By end of 2025: Whether a second aircraft type is integrated as a launch platform — expansion beyond the An-28 to Mi-8 helicopters or An-26 transports would signal SCALING status.
12-month window: NATO procurement inquiries or foreign military sales discussions involving either SkyFall or Merops interceptor systems. Poland, Romania, and the Baltic states are the most likely first movers given Shahed exposure.
Ongoing: Russian adaptation — specifically whether Shahed variants incorporate countermeasures (altitude changes, RF signature reduction, formation dispersion) that degrade interceptor effectiveness.
Cost disclosure: Any public or leaked unit cost figures for P1-Sun or AS-3 will be the single most important data point for assessing export viability and program scalability.
Database Context
This deployment fits a pattern visible across the Ukrainian conflict: rapid iteration from concept to fielded system in 6–18 months, driven by operational necessity rather than procurement cycles.
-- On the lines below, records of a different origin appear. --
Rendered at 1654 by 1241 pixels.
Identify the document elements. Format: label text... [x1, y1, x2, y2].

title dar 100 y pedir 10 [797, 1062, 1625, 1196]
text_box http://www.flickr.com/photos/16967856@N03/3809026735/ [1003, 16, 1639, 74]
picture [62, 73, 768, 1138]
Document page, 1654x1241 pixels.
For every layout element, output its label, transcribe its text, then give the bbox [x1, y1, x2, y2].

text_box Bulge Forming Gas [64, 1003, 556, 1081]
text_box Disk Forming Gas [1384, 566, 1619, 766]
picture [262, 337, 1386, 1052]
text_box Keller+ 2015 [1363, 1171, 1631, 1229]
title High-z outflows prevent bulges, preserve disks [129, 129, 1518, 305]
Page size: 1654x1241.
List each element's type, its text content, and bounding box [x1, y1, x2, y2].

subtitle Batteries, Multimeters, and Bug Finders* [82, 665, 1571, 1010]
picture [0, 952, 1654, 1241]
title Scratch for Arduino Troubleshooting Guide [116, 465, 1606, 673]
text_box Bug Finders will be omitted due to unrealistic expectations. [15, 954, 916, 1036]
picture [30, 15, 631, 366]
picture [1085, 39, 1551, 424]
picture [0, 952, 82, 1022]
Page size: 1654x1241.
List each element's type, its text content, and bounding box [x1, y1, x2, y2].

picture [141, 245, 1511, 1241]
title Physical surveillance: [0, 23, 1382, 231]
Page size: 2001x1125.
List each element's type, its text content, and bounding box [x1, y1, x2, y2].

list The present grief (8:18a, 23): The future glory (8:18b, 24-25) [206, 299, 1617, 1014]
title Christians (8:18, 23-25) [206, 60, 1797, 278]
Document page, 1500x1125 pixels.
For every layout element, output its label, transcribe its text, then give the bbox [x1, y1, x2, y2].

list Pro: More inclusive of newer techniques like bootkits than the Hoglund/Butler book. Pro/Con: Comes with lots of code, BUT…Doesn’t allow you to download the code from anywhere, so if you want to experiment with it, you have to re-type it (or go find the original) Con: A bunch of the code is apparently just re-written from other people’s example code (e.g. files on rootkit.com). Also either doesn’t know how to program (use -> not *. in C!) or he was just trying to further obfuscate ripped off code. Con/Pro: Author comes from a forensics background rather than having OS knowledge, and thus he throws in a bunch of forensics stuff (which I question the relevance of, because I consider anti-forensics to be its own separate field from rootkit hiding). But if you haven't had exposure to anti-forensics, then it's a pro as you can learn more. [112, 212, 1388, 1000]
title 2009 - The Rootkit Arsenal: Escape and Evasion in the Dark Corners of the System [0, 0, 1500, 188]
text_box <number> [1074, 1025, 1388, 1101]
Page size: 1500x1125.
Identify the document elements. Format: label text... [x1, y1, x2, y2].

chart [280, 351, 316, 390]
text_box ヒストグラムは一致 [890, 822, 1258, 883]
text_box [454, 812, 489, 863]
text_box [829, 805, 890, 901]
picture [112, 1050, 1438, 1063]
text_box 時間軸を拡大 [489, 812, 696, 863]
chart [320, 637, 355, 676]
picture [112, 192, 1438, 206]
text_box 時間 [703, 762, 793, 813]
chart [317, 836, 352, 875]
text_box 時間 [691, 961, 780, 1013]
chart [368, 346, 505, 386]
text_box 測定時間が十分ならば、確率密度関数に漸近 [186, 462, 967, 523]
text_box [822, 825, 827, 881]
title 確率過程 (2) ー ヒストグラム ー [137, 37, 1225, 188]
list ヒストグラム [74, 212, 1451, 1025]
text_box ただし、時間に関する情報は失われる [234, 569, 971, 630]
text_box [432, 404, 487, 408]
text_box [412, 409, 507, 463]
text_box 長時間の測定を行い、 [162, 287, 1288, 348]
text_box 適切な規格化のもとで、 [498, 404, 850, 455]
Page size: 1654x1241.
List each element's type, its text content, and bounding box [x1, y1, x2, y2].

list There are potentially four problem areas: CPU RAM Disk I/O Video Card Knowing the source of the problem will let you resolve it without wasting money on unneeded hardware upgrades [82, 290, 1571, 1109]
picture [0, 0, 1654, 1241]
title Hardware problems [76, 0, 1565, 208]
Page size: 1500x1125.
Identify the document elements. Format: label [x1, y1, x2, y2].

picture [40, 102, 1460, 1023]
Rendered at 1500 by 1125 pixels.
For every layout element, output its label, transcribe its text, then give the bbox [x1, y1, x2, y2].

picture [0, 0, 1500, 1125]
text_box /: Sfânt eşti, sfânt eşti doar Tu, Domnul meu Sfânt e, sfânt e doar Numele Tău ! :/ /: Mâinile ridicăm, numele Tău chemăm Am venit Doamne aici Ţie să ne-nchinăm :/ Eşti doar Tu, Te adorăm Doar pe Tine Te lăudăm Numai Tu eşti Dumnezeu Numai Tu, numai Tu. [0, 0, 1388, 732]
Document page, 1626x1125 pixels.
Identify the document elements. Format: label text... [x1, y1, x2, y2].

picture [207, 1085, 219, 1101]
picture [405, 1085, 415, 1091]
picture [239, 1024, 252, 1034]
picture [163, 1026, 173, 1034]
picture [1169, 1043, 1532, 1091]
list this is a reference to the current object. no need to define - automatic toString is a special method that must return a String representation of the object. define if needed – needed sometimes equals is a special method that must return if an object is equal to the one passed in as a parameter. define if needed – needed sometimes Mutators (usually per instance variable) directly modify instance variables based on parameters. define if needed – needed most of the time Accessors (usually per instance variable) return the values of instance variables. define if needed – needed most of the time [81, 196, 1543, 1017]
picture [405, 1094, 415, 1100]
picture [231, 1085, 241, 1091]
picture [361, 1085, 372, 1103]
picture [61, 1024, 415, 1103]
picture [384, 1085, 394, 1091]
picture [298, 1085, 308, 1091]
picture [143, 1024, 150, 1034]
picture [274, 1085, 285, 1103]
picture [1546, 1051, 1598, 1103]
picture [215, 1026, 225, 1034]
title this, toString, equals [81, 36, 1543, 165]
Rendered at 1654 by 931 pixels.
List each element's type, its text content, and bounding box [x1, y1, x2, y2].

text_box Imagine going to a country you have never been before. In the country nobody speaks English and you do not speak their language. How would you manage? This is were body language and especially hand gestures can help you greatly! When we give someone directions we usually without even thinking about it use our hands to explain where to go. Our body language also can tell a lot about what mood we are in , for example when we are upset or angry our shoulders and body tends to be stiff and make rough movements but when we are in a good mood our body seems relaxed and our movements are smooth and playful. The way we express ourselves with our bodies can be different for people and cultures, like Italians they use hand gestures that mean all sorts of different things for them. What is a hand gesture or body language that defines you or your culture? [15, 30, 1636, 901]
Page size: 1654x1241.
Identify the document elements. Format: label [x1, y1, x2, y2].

The air-launched interceptor category globally remains LIMITED in fielded examples — Israel's Drone Dome and Raytheon's Coyote are the primary comparators, both ground-launched. Ukraine's manned-aircraft-as-mothership model is architecturally distinct and, if operationally validated, represents a replicable low-cost template for nations operating legacy turboprop fleets against swarm threats.